**Trecho do texto:**

21 DE JUNHO DE 2017
Por Natália Mazotte*
Hildete Pereira de Melo é economista da Universidade Federal Fluminense e pesquisa há mais de 30 anos temas relacionados a gênero e trabalho. Quando questionada, tem na ponta da língua dados sobre a situação feminina no mercado brasileiro, mas também coleciona histórias que vão além dos números: é militante feminista desde a década de 70 e já perdeu as contas dos eventos que participou, inclusive na vida política, onde só a voz masculina era ouvida. Em entrevista à Gênero e Número, a pesquisadora é assertiva ao dizer o que impede a mulher de ascender no mercado de trabalho: "Há um teto de vidro nas nossas cabeças. E ele se chama patriarcalismo."
GÊNERO E NÚMERO – As mulheres têm ocupado mais espaço no mercado de trabalho, inclusive em campos que antes eram hostis à participação feminina. Estamos caminhando pro fim da divisão sexual do trabalho?

**Dados fornecidos:**
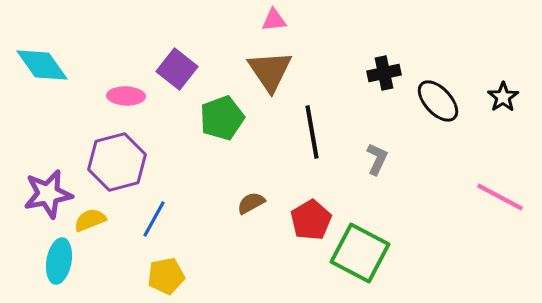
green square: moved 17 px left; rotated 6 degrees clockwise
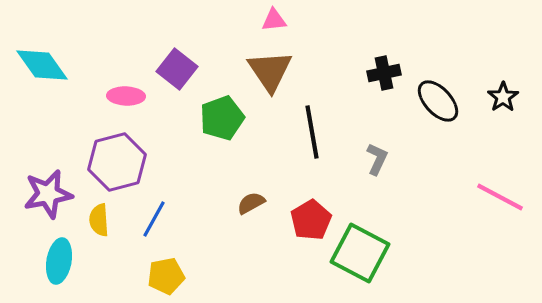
yellow semicircle: moved 9 px right; rotated 72 degrees counterclockwise
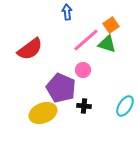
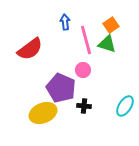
blue arrow: moved 2 px left, 10 px down
pink line: rotated 64 degrees counterclockwise
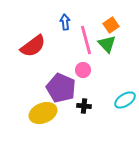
green triangle: rotated 30 degrees clockwise
red semicircle: moved 3 px right, 3 px up
cyan ellipse: moved 6 px up; rotated 25 degrees clockwise
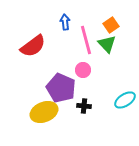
yellow ellipse: moved 1 px right, 1 px up
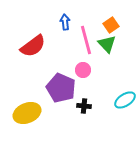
yellow ellipse: moved 17 px left, 1 px down
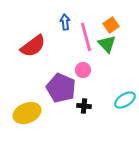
pink line: moved 3 px up
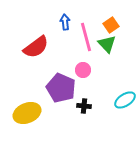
red semicircle: moved 3 px right, 1 px down
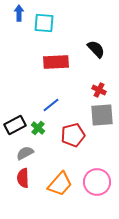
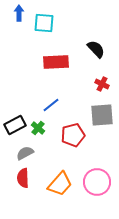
red cross: moved 3 px right, 6 px up
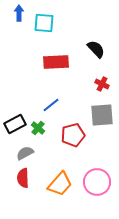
black rectangle: moved 1 px up
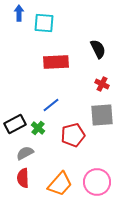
black semicircle: moved 2 px right; rotated 18 degrees clockwise
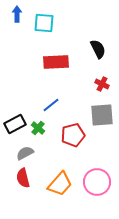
blue arrow: moved 2 px left, 1 px down
red semicircle: rotated 12 degrees counterclockwise
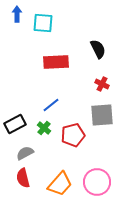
cyan square: moved 1 px left
green cross: moved 6 px right
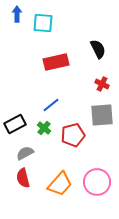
red rectangle: rotated 10 degrees counterclockwise
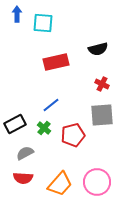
black semicircle: rotated 102 degrees clockwise
red semicircle: rotated 72 degrees counterclockwise
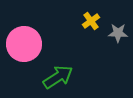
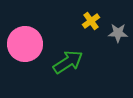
pink circle: moved 1 px right
green arrow: moved 10 px right, 15 px up
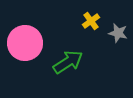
gray star: rotated 12 degrees clockwise
pink circle: moved 1 px up
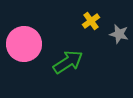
gray star: moved 1 px right, 1 px down
pink circle: moved 1 px left, 1 px down
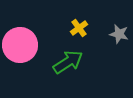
yellow cross: moved 12 px left, 7 px down
pink circle: moved 4 px left, 1 px down
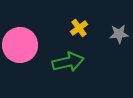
gray star: rotated 18 degrees counterclockwise
green arrow: rotated 20 degrees clockwise
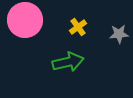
yellow cross: moved 1 px left, 1 px up
pink circle: moved 5 px right, 25 px up
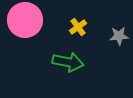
gray star: moved 2 px down
green arrow: rotated 24 degrees clockwise
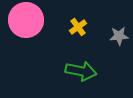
pink circle: moved 1 px right
green arrow: moved 13 px right, 9 px down
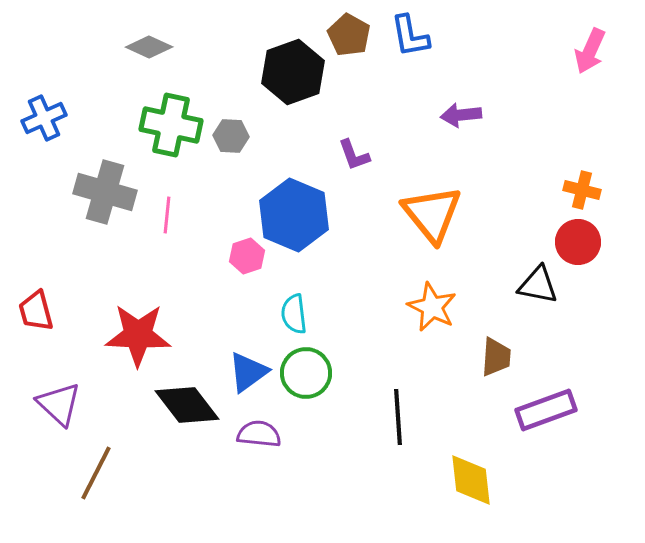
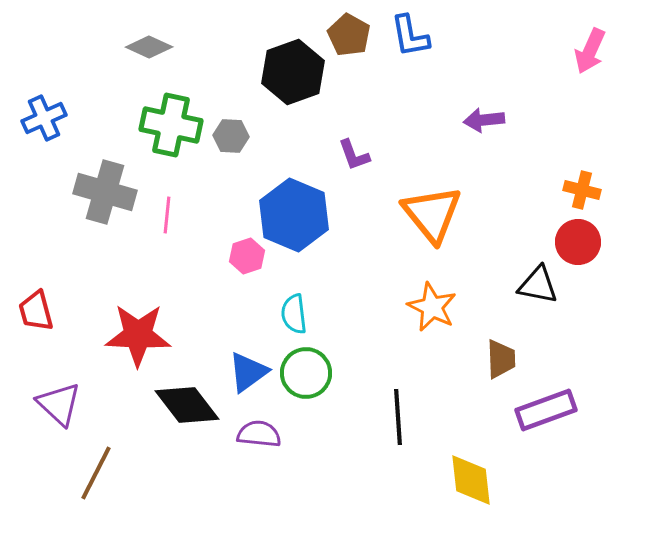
purple arrow: moved 23 px right, 5 px down
brown trapezoid: moved 5 px right, 2 px down; rotated 6 degrees counterclockwise
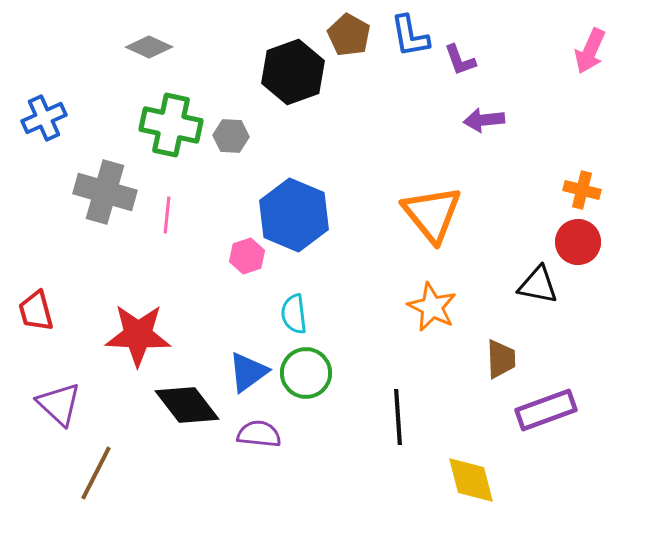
purple L-shape: moved 106 px right, 95 px up
yellow diamond: rotated 8 degrees counterclockwise
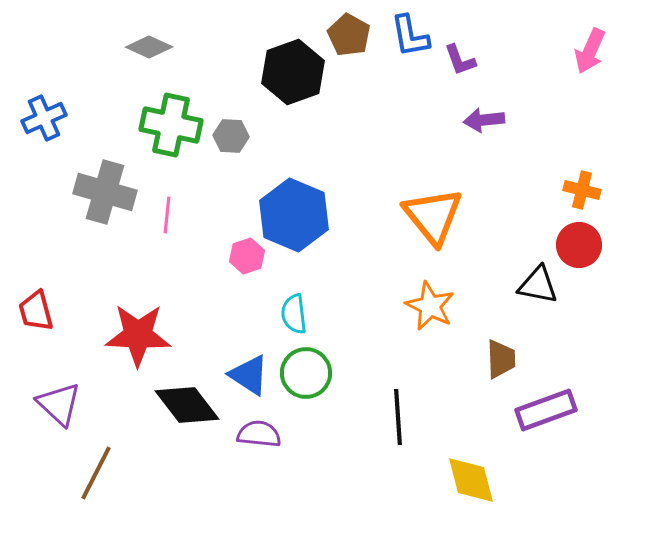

**Tarefa 1:**
Responda com base no trecho:
(a) De qual universidade Hildete Pereira de Melo é economista?
(b) Desde que década ela é militante feminista?
(c) Segundo a pesquisadora, qual é o nome do teto de vidro que existe "nas nossas cabeças"?
**Tarefa 2:** Transcreva, sem nenhuma alteração, as linhas dos registros que vão do início até a linha que contém "pink line: rotated", incluindo essa linha. Deixe as imagens de fora.

**Resposta escrita 1:**
(a) Da Universidade Federal Fluminense.
(b) Desde a década de 70.
(c) Patriarcalismo.

**Resposta escrita 2:**
green square: moved 17 px left; rotated 6 degrees clockwise
yellow semicircle: moved 9 px right; rotated 72 degrees counterclockwise
blue arrow: moved 2 px left, 10 px down
pink line: rotated 64 degrees counterclockwise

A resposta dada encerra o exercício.